Students demand more after receiving school-sponsored mental health day

An op-ed argued Point Park University should do more to support student mental health after students were given a day-off from classes.

One student told Campus Reform he disagreed with the argument.

After being given a day off from classes, Point Park University (PPU) students are demanding more.

PPU’s student-run newspaper, The Globe, published an op-ed titled “We deserve more than one mental health day” one day after the school implemented a campus-wide day off called Pioneer Pause. 

The op-ed argued that the Pittsburgh, Pennsylvania university should be doing more to allow students to take time off from school when a mental health break is needed. 

[RELATED: New school tradition cancels classes for mental health]

While [Pioneer Pause] is for sure a step in the right direction, we need more than one mental health day a semester, as our attendance policy is not flexible,” the op-ed claimed.  

“Having one day without classes on a random Tuesday in October is simply not enough to get us through until Thanksgiving Break and the semester in general,” it continued.

Pioneer Pause was held on Oct. 25 and invited students to engage in “wellness activities” in place of attending class.

Not all students are on board with university-sponsored days off of class, however.

Tyler Hillard, a PPU student, said his fellow classmates are “going to try to take it too far.”

“Once [you] give them an inch they try to get a foot,” Hillard told Campus Reform. “This is what they are doing in trying to get more and more and cannot appreciate what we were given.”

[RELATED: Princeton should ‘budget some free time for us,’ Ivy League student argues]

Pioneer Pause is slated to be a yearly tradition.

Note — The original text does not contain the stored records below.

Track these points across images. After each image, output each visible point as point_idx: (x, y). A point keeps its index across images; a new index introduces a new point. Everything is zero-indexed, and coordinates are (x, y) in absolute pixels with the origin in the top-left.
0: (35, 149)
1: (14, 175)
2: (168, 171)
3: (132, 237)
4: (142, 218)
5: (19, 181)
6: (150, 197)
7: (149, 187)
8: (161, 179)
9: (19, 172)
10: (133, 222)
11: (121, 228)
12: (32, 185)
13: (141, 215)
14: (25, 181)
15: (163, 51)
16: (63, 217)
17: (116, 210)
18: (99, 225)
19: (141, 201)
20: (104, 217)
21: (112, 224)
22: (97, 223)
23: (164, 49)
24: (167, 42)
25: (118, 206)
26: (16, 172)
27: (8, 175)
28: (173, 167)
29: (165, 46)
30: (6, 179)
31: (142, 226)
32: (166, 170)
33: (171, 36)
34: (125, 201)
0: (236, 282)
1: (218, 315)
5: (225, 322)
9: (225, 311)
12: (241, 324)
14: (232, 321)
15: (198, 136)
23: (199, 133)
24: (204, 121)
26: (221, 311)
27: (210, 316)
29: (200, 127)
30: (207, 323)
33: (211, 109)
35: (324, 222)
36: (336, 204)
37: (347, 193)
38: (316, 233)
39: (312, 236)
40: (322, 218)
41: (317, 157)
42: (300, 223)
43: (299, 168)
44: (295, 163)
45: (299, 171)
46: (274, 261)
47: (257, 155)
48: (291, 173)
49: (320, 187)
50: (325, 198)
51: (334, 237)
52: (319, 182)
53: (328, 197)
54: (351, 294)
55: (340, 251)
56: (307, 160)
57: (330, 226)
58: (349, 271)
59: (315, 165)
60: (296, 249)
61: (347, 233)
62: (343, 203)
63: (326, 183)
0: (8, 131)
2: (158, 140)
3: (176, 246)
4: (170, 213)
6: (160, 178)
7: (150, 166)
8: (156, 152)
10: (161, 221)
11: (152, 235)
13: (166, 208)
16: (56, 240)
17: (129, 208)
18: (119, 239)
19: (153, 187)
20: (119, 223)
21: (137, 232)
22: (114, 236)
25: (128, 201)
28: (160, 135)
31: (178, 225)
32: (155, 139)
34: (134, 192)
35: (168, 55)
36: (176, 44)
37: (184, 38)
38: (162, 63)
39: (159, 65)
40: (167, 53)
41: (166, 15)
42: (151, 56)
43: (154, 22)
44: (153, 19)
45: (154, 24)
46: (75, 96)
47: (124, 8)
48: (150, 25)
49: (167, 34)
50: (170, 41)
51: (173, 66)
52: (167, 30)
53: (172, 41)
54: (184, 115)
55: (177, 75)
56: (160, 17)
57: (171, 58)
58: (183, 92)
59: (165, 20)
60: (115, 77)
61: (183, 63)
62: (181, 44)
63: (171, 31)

Offering a day for students to decompress, have fun, and get access to information and speakers who can help them develop ways to cope is a step toward dealing with that stress,” PPU’s Managing Director of University Marketing and Public Relations Louis Corsaro previously told Campus Reform

Campus Reform reached out to Point Park University and The Globe for comment. This article will be updated accordingly.